O Tribunal Regional Eleitoral de Mato Grosso formou maioria para rejeitar as preliminares apresentadas pela defesa da vereadora cassada Monnize da Costa Dias Zangeroli e do ex-secretário de Estado Éder Moraes, em recurso que tenta reverter a condenação por compra de votos, abuso de poder econômico e gastos ilícitos de campanha nas eleições municipais de 2024, em Diamantino. Apesar do avanço do julgamento, a análise foi interrompida após pedido de vista do juiz-membro Pérsio Landim, o que adiou a conclusão do caso.
Na fase preliminar, o colegiado afastou as principais teses da defesa que buscavam anular o processo. Entre os pontos rejeitados está a alegação de nulidade das provas obtidas por meio de busca e apreensão. O relator, juiz Raphael Arantes, votou pela validade dos elementos probatórios, sendo acompanhado pela maioria dos magistrados, ainda que tenha havido divergência
Também por unanimidade, o tribunal rejeitou o argumento de ausência de fundamentação da sentença, entendendo que a questão se confunde com o mérito da ação e não configura nulidade processual. A tese de cerceamento de defesa seguiu o mesmo caminho, sendo afastada pelos membros do tribunal sob o entendimento de que não houve prejuízo ao contraditório e à ampla defesa durante a instrução.
Superada essa etapa, o julgamento avançou para o mérito do recurso — momento em que começaram a surgir divergências entre os magistrados. Parte do colegiado passou a adotar entendimento distinto do relator, sinalizando uma possível reavaliação da condenação imposta em primeira instância.
Diante desse cenário, o pedido de vista apresentado por Pérsio Landim interrompeu a sessão antes da formação de maioria definitiva quanto ao mérito.
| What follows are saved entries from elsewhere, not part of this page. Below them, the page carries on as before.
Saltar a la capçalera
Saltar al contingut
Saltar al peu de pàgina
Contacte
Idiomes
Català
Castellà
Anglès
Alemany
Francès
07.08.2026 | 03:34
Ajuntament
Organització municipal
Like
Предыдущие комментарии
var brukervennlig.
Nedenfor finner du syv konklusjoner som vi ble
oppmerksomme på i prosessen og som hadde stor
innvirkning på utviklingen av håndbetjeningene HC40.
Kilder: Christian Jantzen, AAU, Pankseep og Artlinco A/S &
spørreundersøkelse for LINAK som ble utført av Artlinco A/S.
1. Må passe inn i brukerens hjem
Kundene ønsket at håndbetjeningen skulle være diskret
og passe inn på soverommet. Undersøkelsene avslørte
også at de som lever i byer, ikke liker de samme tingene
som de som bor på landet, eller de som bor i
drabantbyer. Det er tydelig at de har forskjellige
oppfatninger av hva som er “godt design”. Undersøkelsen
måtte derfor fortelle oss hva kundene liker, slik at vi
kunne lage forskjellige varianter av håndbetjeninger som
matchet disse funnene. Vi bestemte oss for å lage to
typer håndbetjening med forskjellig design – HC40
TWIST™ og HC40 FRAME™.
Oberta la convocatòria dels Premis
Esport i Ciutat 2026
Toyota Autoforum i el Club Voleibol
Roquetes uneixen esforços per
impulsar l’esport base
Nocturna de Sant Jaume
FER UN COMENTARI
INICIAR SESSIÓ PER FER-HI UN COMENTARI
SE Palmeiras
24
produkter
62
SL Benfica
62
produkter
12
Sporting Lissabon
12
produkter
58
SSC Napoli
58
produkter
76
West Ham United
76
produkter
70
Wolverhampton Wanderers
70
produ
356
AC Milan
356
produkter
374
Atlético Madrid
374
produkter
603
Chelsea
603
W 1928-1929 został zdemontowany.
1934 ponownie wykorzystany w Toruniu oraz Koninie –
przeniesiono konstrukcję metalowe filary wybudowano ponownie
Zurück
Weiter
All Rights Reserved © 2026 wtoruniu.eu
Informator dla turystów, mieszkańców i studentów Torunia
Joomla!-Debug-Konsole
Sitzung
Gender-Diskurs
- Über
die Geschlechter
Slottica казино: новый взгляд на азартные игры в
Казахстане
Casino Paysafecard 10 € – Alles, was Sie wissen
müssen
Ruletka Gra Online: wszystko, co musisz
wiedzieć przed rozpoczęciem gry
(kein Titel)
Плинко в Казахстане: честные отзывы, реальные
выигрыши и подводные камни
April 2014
Com isso, ainda não há decisão final sobre a manutenção ou eventual reversão da cassação.
Na sentença de primeiro grau, a Justiça Eleitoral reconheceu a prática de abuso de poder econômico, captação ilícita de sufrágio e irregularidades na arrecadação e nos gastos de campanha. Como consequência, foi determinada a cassação do diploma de Monnize, a inelegibilidade dela e de Éder Moraes por oito anos, além da aplicação de multa de R$ 53,2 mil.
O recurso em análise no TRE-MT tenta anular ou reformar integralmente a decisão, sob alegação de ausência de provas e falhas processuais. O Ministério Público Eleitoral já se manifestou contra o pedido, defendendo a manutenção da condenação.
O julgamento será retomado após a devolução dos autos pelo magistrado que pediu vista, quando o plenário deverá concluir a votação do mérito e definir o desfecho do processo.